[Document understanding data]
....................
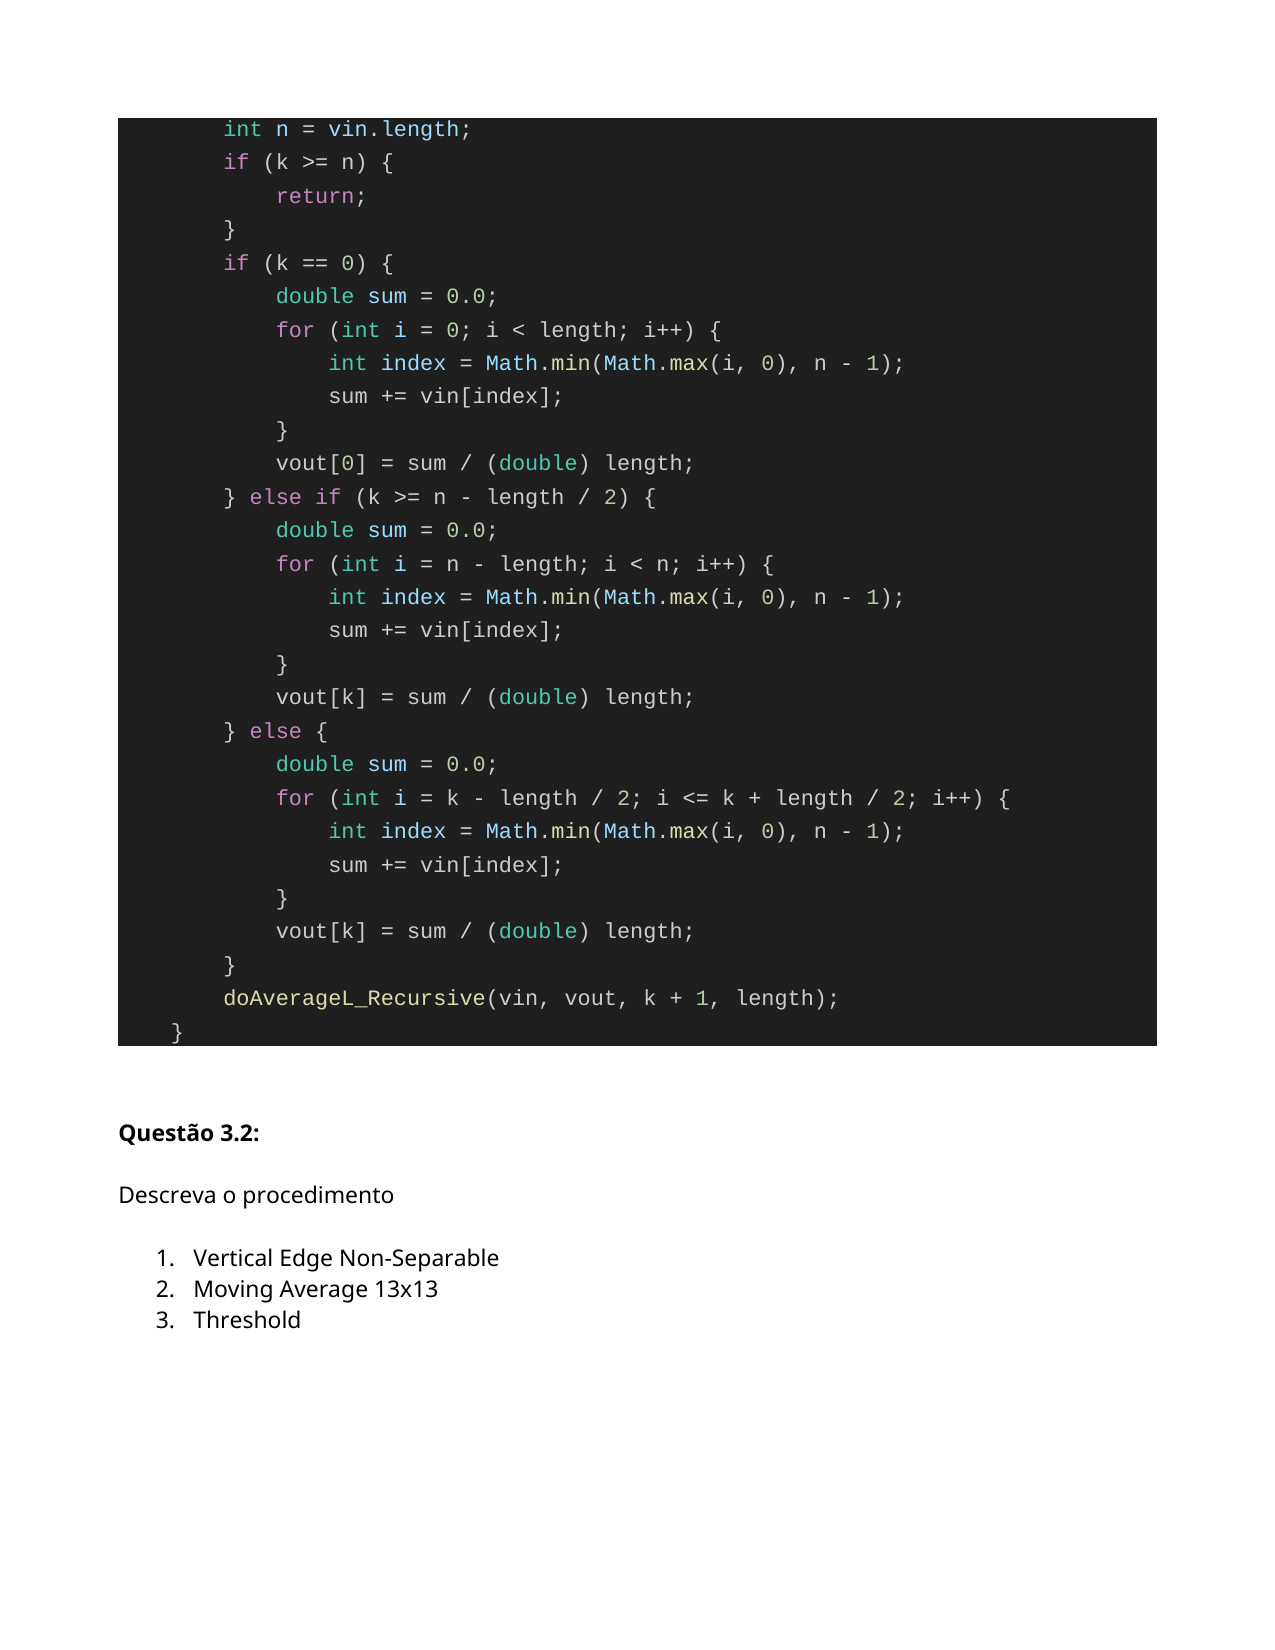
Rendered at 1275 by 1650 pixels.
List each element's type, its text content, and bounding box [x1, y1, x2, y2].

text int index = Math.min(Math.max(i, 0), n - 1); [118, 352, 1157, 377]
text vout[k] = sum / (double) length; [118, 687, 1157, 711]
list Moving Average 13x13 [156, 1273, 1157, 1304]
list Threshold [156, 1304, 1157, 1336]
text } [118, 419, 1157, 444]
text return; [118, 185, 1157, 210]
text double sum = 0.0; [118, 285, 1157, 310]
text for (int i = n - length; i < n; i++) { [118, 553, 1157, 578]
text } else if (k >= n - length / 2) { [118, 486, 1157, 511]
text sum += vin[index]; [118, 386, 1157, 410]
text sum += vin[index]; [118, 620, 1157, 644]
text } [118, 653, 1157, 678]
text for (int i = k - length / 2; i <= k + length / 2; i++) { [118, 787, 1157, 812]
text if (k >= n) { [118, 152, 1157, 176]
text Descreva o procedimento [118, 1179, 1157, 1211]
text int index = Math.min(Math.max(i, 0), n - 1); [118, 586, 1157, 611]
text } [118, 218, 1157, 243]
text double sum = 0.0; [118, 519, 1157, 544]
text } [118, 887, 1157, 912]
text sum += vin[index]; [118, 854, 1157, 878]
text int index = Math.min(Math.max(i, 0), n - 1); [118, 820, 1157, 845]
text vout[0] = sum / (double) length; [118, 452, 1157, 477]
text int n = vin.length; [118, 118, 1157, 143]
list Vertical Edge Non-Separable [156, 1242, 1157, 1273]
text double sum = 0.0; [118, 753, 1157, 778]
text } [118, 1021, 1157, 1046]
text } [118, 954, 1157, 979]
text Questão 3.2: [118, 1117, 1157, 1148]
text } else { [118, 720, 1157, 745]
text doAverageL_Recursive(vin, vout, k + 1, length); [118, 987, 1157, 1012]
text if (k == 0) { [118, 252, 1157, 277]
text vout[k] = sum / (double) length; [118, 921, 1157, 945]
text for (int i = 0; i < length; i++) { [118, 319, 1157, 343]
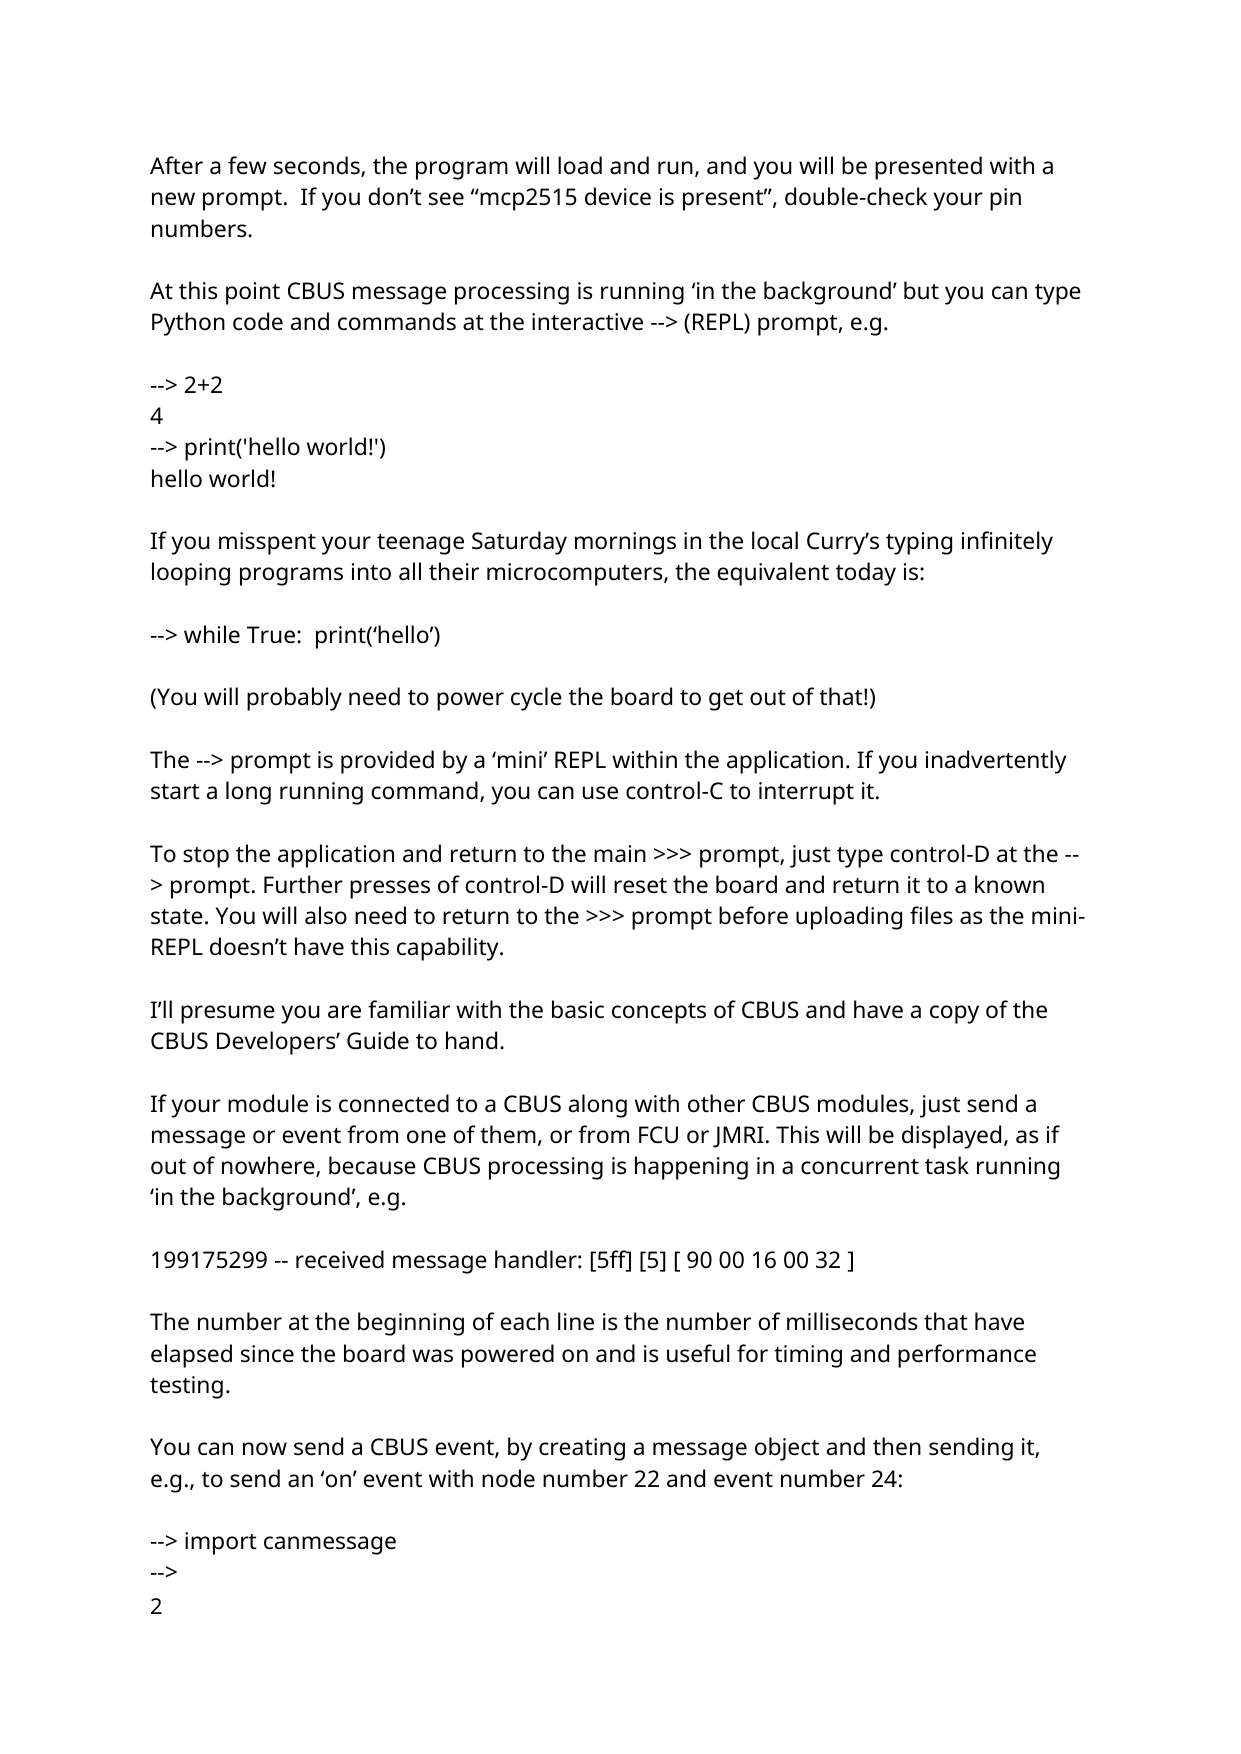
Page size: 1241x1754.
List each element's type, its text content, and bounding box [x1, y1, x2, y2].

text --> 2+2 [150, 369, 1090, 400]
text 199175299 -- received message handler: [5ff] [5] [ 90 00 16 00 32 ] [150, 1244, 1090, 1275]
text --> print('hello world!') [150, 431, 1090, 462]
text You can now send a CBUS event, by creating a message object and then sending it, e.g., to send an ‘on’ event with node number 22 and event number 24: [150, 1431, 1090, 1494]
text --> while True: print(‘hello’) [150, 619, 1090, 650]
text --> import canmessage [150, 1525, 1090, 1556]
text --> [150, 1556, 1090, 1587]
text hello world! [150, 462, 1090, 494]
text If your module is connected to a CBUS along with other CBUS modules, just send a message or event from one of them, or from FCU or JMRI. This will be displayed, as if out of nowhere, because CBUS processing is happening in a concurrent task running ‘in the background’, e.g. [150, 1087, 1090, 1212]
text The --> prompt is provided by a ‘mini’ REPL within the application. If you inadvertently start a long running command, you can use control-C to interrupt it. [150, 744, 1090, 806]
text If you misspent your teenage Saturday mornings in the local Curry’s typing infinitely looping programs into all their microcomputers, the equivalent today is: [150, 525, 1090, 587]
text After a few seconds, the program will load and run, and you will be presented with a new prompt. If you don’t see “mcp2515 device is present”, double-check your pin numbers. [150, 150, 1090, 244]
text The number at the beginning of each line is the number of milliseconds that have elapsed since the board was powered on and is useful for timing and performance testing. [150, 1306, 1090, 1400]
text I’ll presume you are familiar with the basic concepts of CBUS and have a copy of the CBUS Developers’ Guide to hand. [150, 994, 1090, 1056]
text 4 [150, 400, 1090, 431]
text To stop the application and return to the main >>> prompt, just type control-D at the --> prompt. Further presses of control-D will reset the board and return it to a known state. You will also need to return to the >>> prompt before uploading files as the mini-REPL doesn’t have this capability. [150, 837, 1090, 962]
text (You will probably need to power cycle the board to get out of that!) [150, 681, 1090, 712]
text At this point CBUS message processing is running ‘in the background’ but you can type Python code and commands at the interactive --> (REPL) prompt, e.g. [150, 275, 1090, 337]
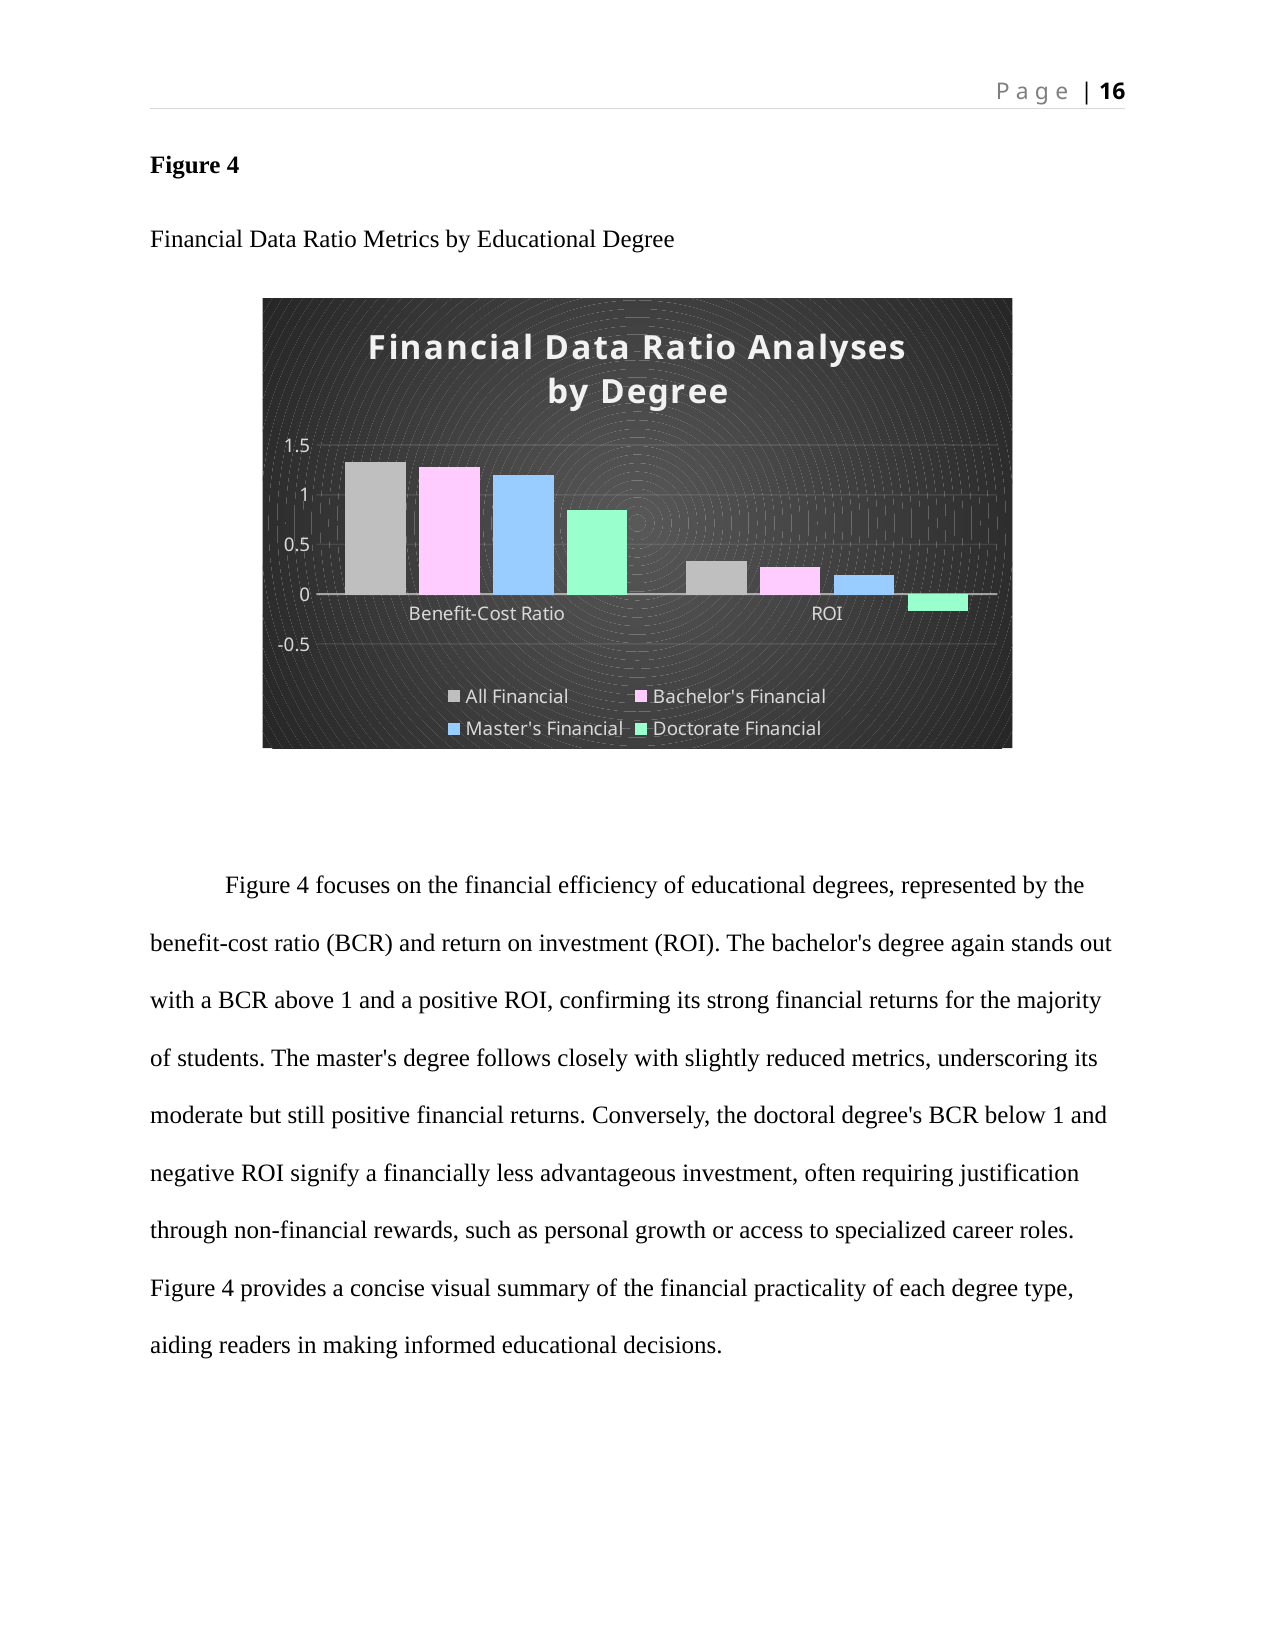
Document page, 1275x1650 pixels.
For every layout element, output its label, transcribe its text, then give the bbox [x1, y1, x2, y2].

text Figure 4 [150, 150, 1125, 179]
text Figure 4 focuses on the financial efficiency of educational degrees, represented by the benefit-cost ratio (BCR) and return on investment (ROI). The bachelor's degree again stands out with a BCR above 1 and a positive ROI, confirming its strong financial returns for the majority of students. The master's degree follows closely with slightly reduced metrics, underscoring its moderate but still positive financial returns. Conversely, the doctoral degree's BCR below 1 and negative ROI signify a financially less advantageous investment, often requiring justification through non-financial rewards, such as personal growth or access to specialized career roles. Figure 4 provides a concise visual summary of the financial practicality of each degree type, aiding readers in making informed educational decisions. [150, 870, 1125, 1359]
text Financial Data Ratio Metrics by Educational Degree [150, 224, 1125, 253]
....................
> EXERCISE
All entries above are to be set down word for word, and the pictures are to be left out.

> ANSWER SECTION
Rendered at 1275 by 1650 pixels.
List each element's type, its text content, and bounding box [x1, y1, x2, y2].

text int index = Math.min(Math.max(i, 0), n - 1); [118, 352, 1157, 377]
text vout[k] = sum / (double) length; [118, 687, 1157, 711]
list Moving Average 13x13 [156, 1273, 1157, 1304]
list Threshold [156, 1304, 1157, 1336]
text } [118, 419, 1157, 444]
text return; [118, 185, 1157, 210]
text double sum = 0.0; [118, 285, 1157, 310]
text for (int i = n - length; i < n; i++) { [118, 553, 1157, 578]
text } else if (k >= n - length / 2) { [118, 486, 1157, 511]
text sum += vin[index]; [118, 386, 1157, 410]
text sum += vin[index]; [118, 620, 1157, 644]
text } [118, 653, 1157, 678]
text for (int i = k - length / 2; i <= k + length / 2; i++) { [118, 787, 1157, 812]
text if (k >= n) { [118, 152, 1157, 176]
text Descreva o procedimento [118, 1179, 1157, 1211]
text int index = Math.min(Math.max(i, 0), n - 1); [118, 586, 1157, 611]
text } [118, 218, 1157, 243]
text double sum = 0.0; [118, 519, 1157, 544]
text } [118, 887, 1157, 912]
text sum += vin[index]; [118, 854, 1157, 878]
text int index = Math.min(Math.max(i, 0), n - 1); [118, 820, 1157, 845]
text vout[0] = sum / (double) length; [118, 452, 1157, 477]
text int n = vin.length; [118, 118, 1157, 143]
list Vertical Edge Non-Separable [156, 1242, 1157, 1273]
text double sum = 0.0; [118, 753, 1157, 778]
text } [118, 1021, 1157, 1046]
text } [118, 954, 1157, 979]
text Questão 3.2: [118, 1117, 1157, 1148]
text } else { [118, 720, 1157, 745]
text doAverageL_Recursive(vin, vout, k + 1, length); [118, 987, 1157, 1012]
text if (k == 0) { [118, 252, 1157, 277]
text vout[k] = sum / (double) length; [118, 921, 1157, 945]
text for (int i = 0; i < length; i++) { [118, 319, 1157, 343]
Page size: 1241x1754.
List each element's type, its text content, and bounding box [x1, y1, x2, y2].

text --> 2+2 [150, 369, 1090, 400]
text 199175299 -- received message handler: [5ff] [5] [ 90 00 16 00 32 ] [150, 1244, 1090, 1275]
text --> print('hello world!') [150, 431, 1090, 462]
text You can now send a CBUS event, by creating a message object and then sending it, e.g., to send an ‘on’ event with node number 22 and event number 24: [150, 1431, 1090, 1494]
text --> while True: print(‘hello’) [150, 619, 1090, 650]
text --> import canmessage [150, 1525, 1090, 1556]
text --> [150, 1556, 1090, 1587]
text hello world! [150, 462, 1090, 494]
text If your module is connected to a CBUS along with other CBUS modules, just send a message or event from one of them, or from FCU or JMRI. This will be displayed, as if out of nowhere, because CBUS processing is happening in a concurrent task running ‘in the background’, e.g. [150, 1087, 1090, 1212]
text The --> prompt is provided by a ‘mini’ REPL within the application. If you inadvertently start a long running command, you can use control-C to interrupt it. [150, 744, 1090, 806]
text If you misspent your teenage Saturday mornings in the local Curry’s typing infinitely looping programs into all their microcomputers, the equivalent today is: [150, 525, 1090, 587]
text After a few seconds, the program will load and run, and you will be presented with a new prompt. If you don’t see “mcp2515 device is present”, double-check your pin numbers. [150, 150, 1090, 244]
text The number at the beginning of each line is the number of milliseconds that have elapsed since the board was powered on and is useful for timing and performance testing. [150, 1306, 1090, 1400]
text I’ll presume you are familiar with the basic concepts of CBUS and have a copy of the CBUS Developers’ Guide to hand. [150, 994, 1090, 1056]
text 4 [150, 400, 1090, 431]
text To stop the application and return to the main >>> prompt, just type control-D at the --> prompt. Further presses of control-D will reset the board and return it to a known state. You will also need to return to the >>> prompt before uploading files as the mini-REPL doesn’t have this capability. [150, 837, 1090, 962]
text (You will probably need to power cycle the board to get out of that!) [150, 681, 1090, 712]
text At this point CBUS message processing is running ‘in the background’ but you can type Python code and commands at the interactive --> (REPL) prompt, e.g. [150, 275, 1090, 337]
Document page, 1275x1650 pixels.
For every layout element, output its label, transcribe its text, then give the bbox [x1, y1, x2, y2].

text Figure 4 [150, 150, 1125, 179]
text Figure 4 focuses on the financial efficiency of educational degrees, represented by the benefit-cost ratio (BCR) and return on investment (ROI). The bachelor's degree again stands out with a BCR above 1 and a positive ROI, confirming its strong financial returns for the majority of students. The master's degree follows closely with slightly reduced metrics, underscoring its moderate but still positive financial returns. Conversely, the doctoral degree's BCR below 1 and negative ROI signify a financially less advantageous investment, often requiring justification through non-financial rewards, such as personal growth or access to specialized career roles. Figure 4 provides a concise visual summary of the financial practicality of each degree type, aiding readers in making informed educational decisions. [150, 870, 1125, 1359]
text Financial Data Ratio Metrics by Educational Degree [150, 224, 1125, 253]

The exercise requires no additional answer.